私はしたことがない - わたしはしたことがない
『私はしたことがない』とは、未曾有の罪悪感を隠そうとする魂の悲鳴である。一度も経験がないと宣言すれば、その瞬間に好奇心と後悔が背後で手を取り合う。自己正当化の呪文として唱えられ、他者の目を欺く最も簡単な手段となる。実際には『やってみたい』という願望の裏返しに過ぎず、無垢の仮面が滑稽にひび割れる様は、誰よりも自分自身に突きつけられた鏡である。
脂質 - ししつ
脂質とは、体内でエネルギーを蓄える貯蔵庫であると同時に、ダイエット中の人々の最大の敵でもある栄養素。細胞膜の主成分として生命を支える傍ら、過剰摂取すればカロリー爆弾と化し、体重計の針を跳ね上げる。健康のために必要だと説かれながらも、揚げ物やドレッシングにひそみ、罪悪感と満足感を同時に与える矛盾の申し子。適量は無視されがちで、存在感のなさがかえって恐怖を増幅させる不気味な隠者でもある。
至高存在 - しこうそんざい
至高存在とは、誰かの問いに答えずとも全能を自称し続ける観客である。人々はその恩寵を願い、具体的な手順を示してくれることには絶望する。祈りというチケットを手に入れても、窓口は常に閉まっている。あらゆる答えを知っているふりをしながら、最も必要なときに沈黙を貫く。幻想と責任逃れの完璧な結晶がここにある。
至上主義 - しじょうしゅぎ
至上主義とは、一部の価値を絶対視し、その幸福を他者から奪う特権階級の儀式。自分たちの理想が唯一の真実であると叫びながら、異論は排除し、結局は鏡の前で自分を讃える集団心理。

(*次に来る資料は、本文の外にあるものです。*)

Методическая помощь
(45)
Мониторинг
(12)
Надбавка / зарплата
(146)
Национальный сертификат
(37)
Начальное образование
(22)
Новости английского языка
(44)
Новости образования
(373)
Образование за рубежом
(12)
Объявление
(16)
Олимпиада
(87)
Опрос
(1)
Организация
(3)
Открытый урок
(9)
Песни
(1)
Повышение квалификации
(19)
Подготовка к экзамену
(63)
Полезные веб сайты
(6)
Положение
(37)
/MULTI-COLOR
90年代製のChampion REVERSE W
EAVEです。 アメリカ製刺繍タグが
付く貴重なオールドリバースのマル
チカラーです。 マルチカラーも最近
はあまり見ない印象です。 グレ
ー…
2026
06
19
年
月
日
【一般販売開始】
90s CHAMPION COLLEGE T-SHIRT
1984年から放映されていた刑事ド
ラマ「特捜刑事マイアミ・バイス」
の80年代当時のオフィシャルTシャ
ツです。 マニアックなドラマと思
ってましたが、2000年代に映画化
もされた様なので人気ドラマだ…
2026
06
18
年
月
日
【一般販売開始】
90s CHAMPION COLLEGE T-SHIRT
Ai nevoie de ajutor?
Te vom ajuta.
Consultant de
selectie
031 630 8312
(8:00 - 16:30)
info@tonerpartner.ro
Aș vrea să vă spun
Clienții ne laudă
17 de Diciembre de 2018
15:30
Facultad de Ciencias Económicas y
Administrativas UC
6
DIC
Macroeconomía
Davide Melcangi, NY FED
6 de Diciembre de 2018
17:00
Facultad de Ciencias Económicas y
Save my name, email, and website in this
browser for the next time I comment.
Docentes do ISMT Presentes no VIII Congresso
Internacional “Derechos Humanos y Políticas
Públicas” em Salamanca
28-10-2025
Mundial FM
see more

自身の優位性を証明するために、他者の存在価値を剃り落とす高度な自己肯定法。皮肉にも、至上を求めれば求めるほど、自身の不安が露見する逆説的信仰。歴史の教科書よりも、SNSのタイムラインで見かける頻度が多い現代の思想競技。
至聖所 - しせいしょ
至聖所とは、神殿の奥深くにひっそりと佇む『神様のVIPルーム』である。本来の目的は神託の受信と安息とされるが、実際には許可証と長めの祈祷時間が必須条件とされる。扉の向こう側では、厳かな静寂が支配しつつも、誰もが覗いてみたいという好奇心と恐怖が入り混じる。古代の祭司たちはここを『究極の金庫』と呼び、ホコリすら神聖視したという逸話もある。現代人がVRツアーで体験するのは、まさにこの『禁断の奥座敷』の薫り高きパロディである。